At the same time that the OPEC+ cartel is preparing to loosen off the taps, there have been continuous flows of clandestine Iranian oil to China. That -- plus planned maintenance of some North Sea fields, which will shrink the flow of Brent-linked barrels -- has pushed out the spread to the widest since late 2019, according to data compiled by Bloomberg.

That’s a big reversal from just a few months ago. The so-called Brent-Dubai exchange of futures for swaps -- to give the marker its formal name -- showed Brent-Dubai at a small discount as recently as November. In October and September, Dubai-linked cargoes were also more costly on some days.

The shift favoring Dubai-linked flows is likely to ripple through the market, prompting buyers to shop around and sellers to respond. In Asia, the widened spread means users will probably scoop up more affordable spot cargoes from the Middle East, unless oil from the Atlantic Basin and West Africa is slashed to stay competitive, according to traders who asked not to be identified.

There may be signs of that already. Last week, Angola’s Sonangol Group again reduced the offer price for a Dated Brent-linked Saturno cargo for May, with the shipment eventually taken by China’s Unipec. Nigeria has also cut official selling prices of Qua Iboe and Bonny Light to the lowest since November.

While Iran’s U.S.-sanctioned barrels aren’t counted under the formal OPEC+ quota system, the flows still contribute to downward pressure on Dubai-linked cargoes. The Iranian shipments taken by China reduce local demand for other spot cargoes. FGE estimates that Iran’s exports of crude, condensate and fuels could easily reach up to 2 million barrels a day in the coming months.

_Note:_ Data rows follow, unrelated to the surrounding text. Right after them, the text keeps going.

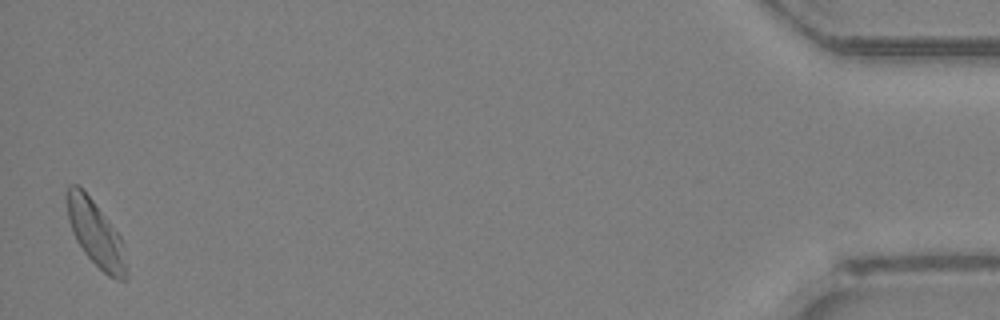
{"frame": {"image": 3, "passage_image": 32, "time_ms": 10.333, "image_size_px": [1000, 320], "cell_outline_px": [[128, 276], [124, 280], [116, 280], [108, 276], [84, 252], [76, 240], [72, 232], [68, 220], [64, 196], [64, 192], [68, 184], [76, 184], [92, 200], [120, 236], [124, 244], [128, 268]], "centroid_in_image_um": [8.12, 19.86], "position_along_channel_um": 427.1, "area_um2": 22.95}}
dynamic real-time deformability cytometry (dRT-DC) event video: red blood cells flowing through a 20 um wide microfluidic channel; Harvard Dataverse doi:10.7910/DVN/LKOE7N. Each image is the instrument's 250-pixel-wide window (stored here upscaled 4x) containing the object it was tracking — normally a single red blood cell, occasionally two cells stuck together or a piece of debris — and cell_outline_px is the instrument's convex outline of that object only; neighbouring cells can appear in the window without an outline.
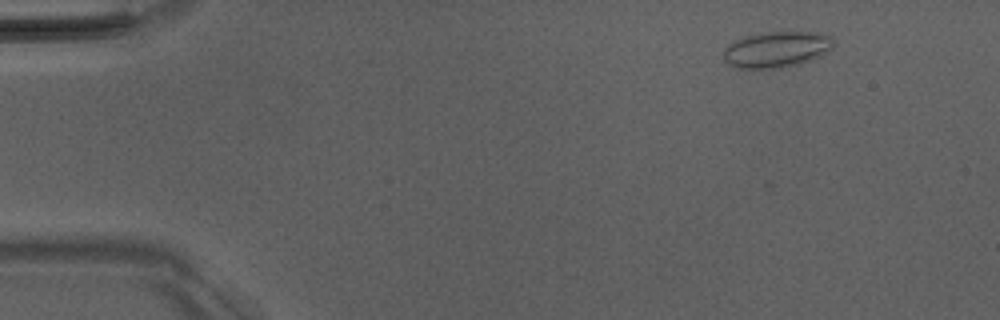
{"species": "Egyptian fruit bat (a non-hibernating species)", "species_latin": "Rousettus aegyptiacus", "temperature_condition": "room temperature", "stored_images_in_passage": 4, "camera_frame_rate_fps": 3000, "um_per_image_px": 0.085, "animal": {"sex": "male"}, "frame": {"image": 1, "passage_image": 2, "time_ms": 1.333, "image_size_px": [1000, 320], "cell_outline_px": [[836, 44], [832, 48], [820, 56], [812, 60], [800, 64], [780, 68], [732, 68], [724, 60], [724, 48], [728, 44], [736, 40], [760, 32], [816, 32], [832, 36], [836, 40]], "centroid_in_image_um": [66.04, 4.2], "position_along_channel_um": 19.0, "area_um2": 23.41}}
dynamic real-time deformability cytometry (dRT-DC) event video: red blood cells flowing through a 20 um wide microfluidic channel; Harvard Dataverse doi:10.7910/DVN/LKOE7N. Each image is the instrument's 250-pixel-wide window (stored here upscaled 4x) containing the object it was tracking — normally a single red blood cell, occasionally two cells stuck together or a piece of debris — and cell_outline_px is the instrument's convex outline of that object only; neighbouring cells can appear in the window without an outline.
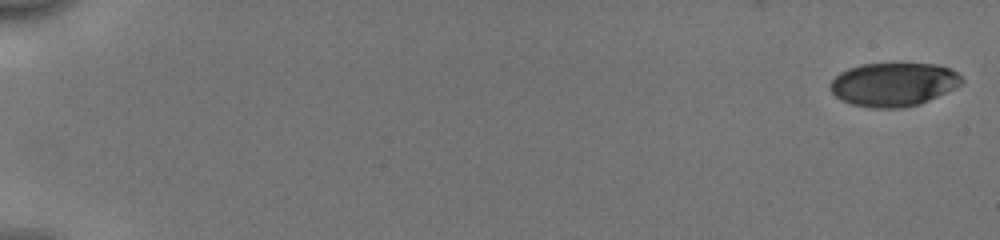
{"species": "human", "species_latin": "Homo sapiens", "temperature_condition": "cold", "stored_images_in_passage": 53, "camera_frame_rate_fps": 3000, "um_per_image_px": 0.085, "donor": {"sex": "male"}, "frame": {"image": 1, "passage_image": 1, "time_ms": 0.0, "image_size_px": [1000, 240], "cell_outline_px": [[964, 80], [960, 84], [920, 104], [900, 108], [872, 108], [852, 104], [840, 100], [832, 92], [832, 80], [840, 72], [848, 68], [860, 64], [936, 64], [948, 68], [956, 72]], "centroid_in_image_um": [75.92, 7.17], "position_along_channel_um": 9.1, "area_um2": 32.95}}
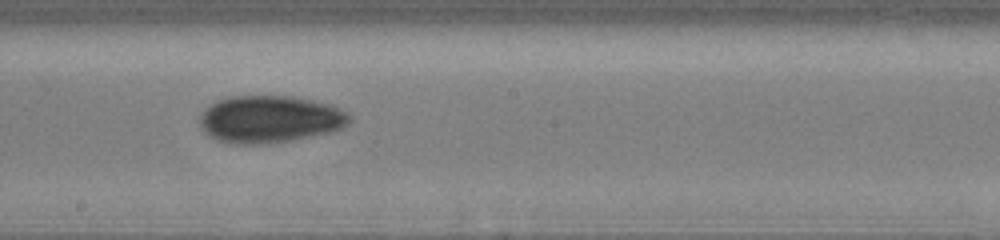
{"frame": {"image": 2, "passage_image": 32, "time_ms": 10.333, "image_size_px": [1000, 240], "cell_outline_px": [[352, 120], [348, 124], [332, 132], [292, 140], [264, 144], [236, 144], [216, 140], [204, 132], [200, 128], [200, 112], [204, 108], [220, 100], [232, 96], [292, 96], [312, 100], [328, 104], [348, 112], [352, 116]], "centroid_in_image_um": [22.93, 10.14], "position_along_channel_um": 225.3, "area_um2": 41.38}}
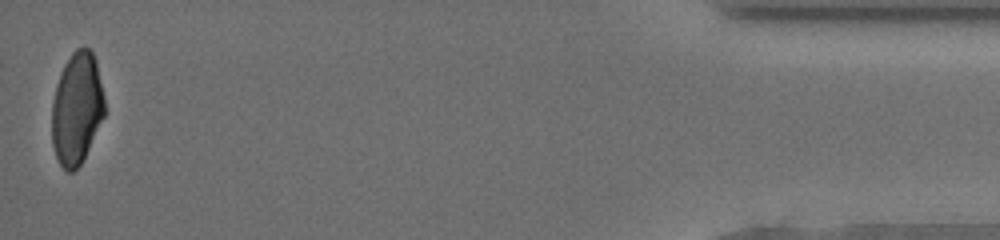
{"frame": {"image": 3, "passage_image": 53, "time_ms": 17.333, "image_size_px": [1000, 240], "cell_outline_px": [[104, 116], [80, 164], [72, 172], [68, 172], [60, 164], [56, 156], [52, 144], [52, 104], [56, 84], [60, 72], [64, 64], [72, 52], [76, 48], [88, 48], [92, 52], [96, 60], [104, 96]], "centroid_in_image_um": [6.51, 9.19], "position_along_channel_um": 428.7, "area_um2": 34.16}, "authors_computed_cell_mechanics": {"area_um2": 37.2232, "velocity_mm_per_s": 3.9841, "shape_relaxation_time_tau1_ms": null, "shape_relaxation_time_tau2_ms": 3.4714, "deformation_change_tau1": null, "deformation_change_tau2": 0.0748}}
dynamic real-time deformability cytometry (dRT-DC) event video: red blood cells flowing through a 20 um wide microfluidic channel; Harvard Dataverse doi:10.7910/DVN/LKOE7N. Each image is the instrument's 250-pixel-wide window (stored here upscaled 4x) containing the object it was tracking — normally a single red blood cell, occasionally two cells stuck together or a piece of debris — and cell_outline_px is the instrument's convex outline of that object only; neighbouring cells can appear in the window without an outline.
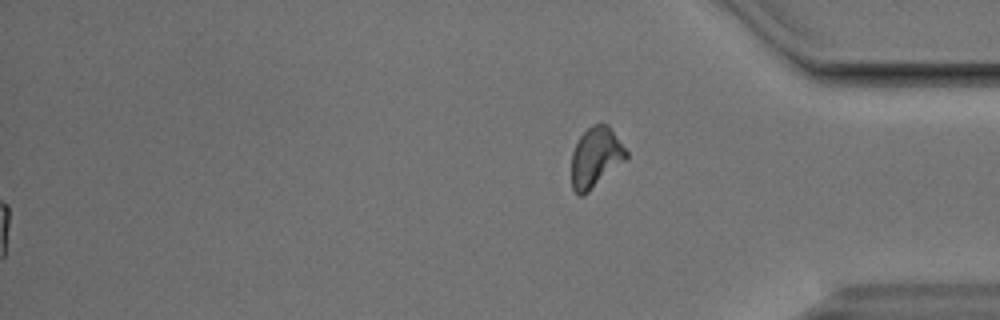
{"species": "Egyptian fruit bat (a non-hibernating species)", "species_latin": "Rousettus aegyptiacus", "temperature_condition": "cold", "stored_images_in_passage": 39, "segment_of_instrument_passage": [2, 2], "camera_frame_rate_fps": 3000, "um_per_image_px": 0.085, "animal": {"sex": "male"}, "frame": {"image": 1, "passage_image": 39, "time_ms": 12.667, "image_size_px": [1000, 320], "cell_outline_px": [[628, 156], [624, 160], [584, 196], [580, 196], [572, 188], [572, 152], [580, 136], [592, 124], [600, 120], [608, 124], [628, 152]], "centroid_in_image_um": [50.62, 13.33], "position_along_channel_um": 384.6, "area_um2": 19.13}}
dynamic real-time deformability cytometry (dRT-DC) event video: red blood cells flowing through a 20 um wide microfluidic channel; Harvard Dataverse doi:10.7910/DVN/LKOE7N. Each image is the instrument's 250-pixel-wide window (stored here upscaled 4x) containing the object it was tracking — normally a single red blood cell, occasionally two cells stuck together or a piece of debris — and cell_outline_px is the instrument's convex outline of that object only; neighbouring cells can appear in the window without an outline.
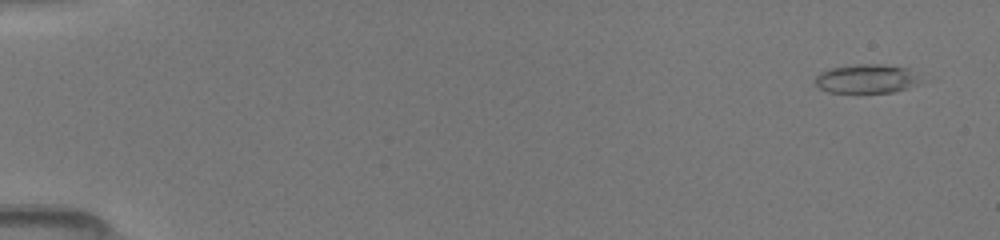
{"species": "common noctule bat (a hibernating species)", "species_latin": "Nyctalus noctula", "temperature_condition": "room temperature", "stored_images_in_passage": 31, "camera_frame_rate_fps": 3000, "um_per_image_px": 0.085, "animal": {"sex": "female", "body_mass_g": 19.5, "forearm_length_mm": 54.1}, "frame": {"image": 1, "passage_image": 4, "time_ms": 0.667, "image_size_px": [1000, 240], "cell_outline_px": [[920, 84], [908, 88], [892, 92], [828, 92], [820, 88], [816, 84], [816, 76], [820, 72], [832, 68], [856, 64], [884, 64], [908, 68]], "centroid_in_image_um": [73.62, 6.69], "position_along_channel_um": 11.4, "area_um2": 17.46}}
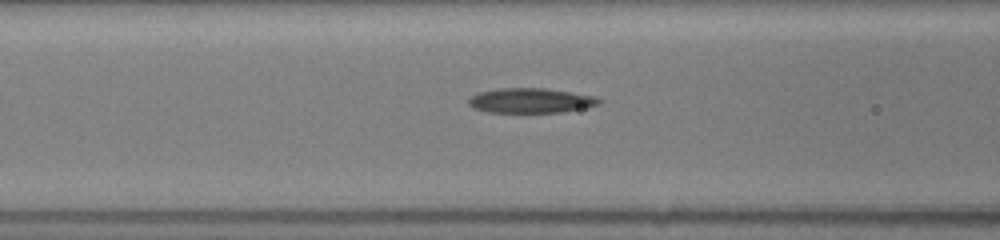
{"frame": {"image": 2, "passage_image": 29, "time_ms": 7.0, "image_size_px": [1000, 240], "cell_outline_px": [[600, 100], [596, 104], [580, 108], [560, 112], [488, 112], [472, 108], [468, 104], [468, 100], [476, 92], [500, 88], [544, 88], [592, 96]], "centroid_in_image_um": [44.97, 8.54], "position_along_channel_um": 121.6, "area_um2": 18.44}}
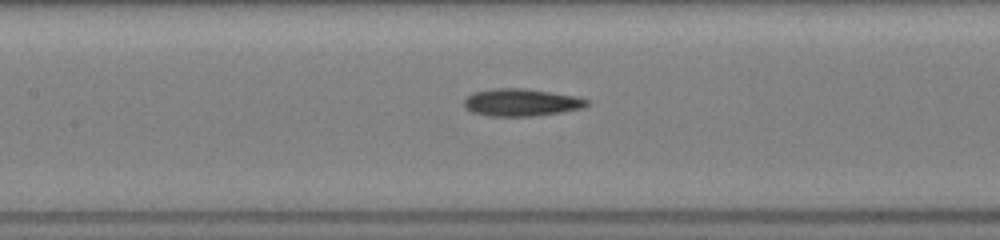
{"frame": {"image": 3, "passage_image": 31, "time_ms": 8.0, "image_size_px": [1000, 240], "cell_outline_px": [[592, 104], [584, 108], [560, 112], [532, 116], [492, 116], [472, 112], [464, 104], [464, 100], [472, 92], [492, 88], [524, 88], [580, 96], [592, 100]], "centroid_in_image_um": [44.4, 8.69], "position_along_channel_um": 163.0, "area_um2": 19.88}}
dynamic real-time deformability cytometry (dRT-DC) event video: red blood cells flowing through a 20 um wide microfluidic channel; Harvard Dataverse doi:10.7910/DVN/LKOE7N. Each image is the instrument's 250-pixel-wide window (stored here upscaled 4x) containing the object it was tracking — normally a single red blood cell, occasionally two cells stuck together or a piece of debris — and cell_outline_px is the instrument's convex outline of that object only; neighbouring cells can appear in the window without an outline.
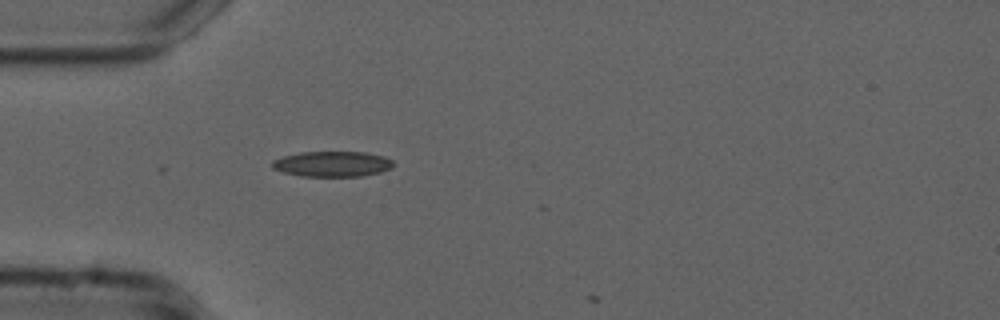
{"species": "common noctule bat (a hibernating species)", "species_latin": "Nyctalus noctula", "temperature_condition": "cold", "stored_images_in_passage": 2, "camera_frame_rate_fps": 3000, "um_per_image_px": 0.085, "animal": {"sex": "male", "forearm_length_mm": 52.5}, "frame": {"image": 1, "passage_image": 1, "time_ms": 0.0, "image_size_px": [1000, 320], "cell_outline_px": [[392, 168], [380, 172], [360, 176], [300, 176], [284, 172], [272, 168], [272, 160], [284, 156], [300, 152], [364, 152], [384, 156], [392, 160]], "centroid_in_image_um": [28.24, 13.93], "position_along_channel_um": 56.8, "area_um2": 17.86}}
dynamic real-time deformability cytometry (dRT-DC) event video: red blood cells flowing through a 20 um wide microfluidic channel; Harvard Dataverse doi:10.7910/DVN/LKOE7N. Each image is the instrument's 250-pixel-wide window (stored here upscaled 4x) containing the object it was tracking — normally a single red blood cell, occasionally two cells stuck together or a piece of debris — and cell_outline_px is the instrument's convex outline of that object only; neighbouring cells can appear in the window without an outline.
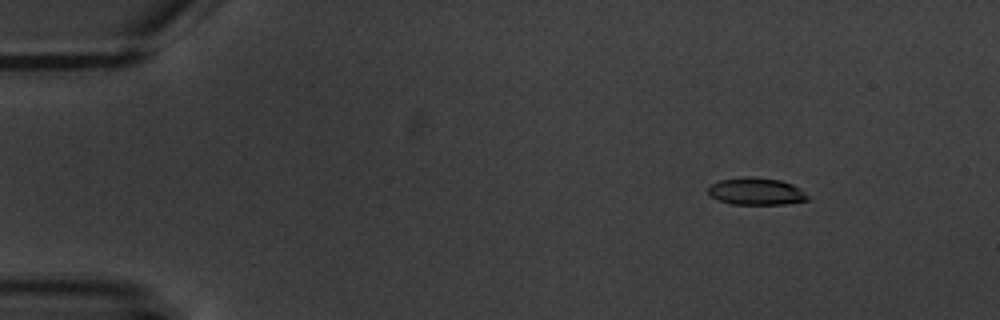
{"species": "common noctule bat (a hibernating species)", "species_latin": "Nyctalus noctula", "temperature_condition": "warm", "stored_images_in_passage": 5, "camera_frame_rate_fps": 3000, "um_per_image_px": 0.085, "animal": {"sex": "male", "body_mass_g": 20.1, "forearm_length_mm": 53.5}, "frame": {"image": 1, "passage_image": 3, "time_ms": 2.333, "image_size_px": [1000, 320], "cell_outline_px": [[808, 200], [784, 204], [732, 204], [720, 200], [712, 196], [708, 192], [708, 188], [712, 184], [720, 180], [744, 176], [748, 176], [780, 180], [792, 184], [800, 188], [808, 196]], "centroid_in_image_um": [64.29, 16.26], "position_along_channel_um": 20.7, "area_um2": 15.61}}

Those flows will need to be accommodated alongside the additional barrels that OPEC+ now plans to push into the market over the coming months. Saudi Arabian Energy Minister Prince Abdulaziz bin Salman said last week that the alliance’s move to revive volumes was “a good decision.”

“A wider spread is good for OPEC+ as it looks to recapture market share,” said Vandana Hari, founder of Vanda Insights in Singapore. Still, over time the differential will prove to be “self-correcting as Asian consumers will reduce their uptake of Atlantic barrels in favor of the Mideast sour, or the Atlantic discounts will widen.”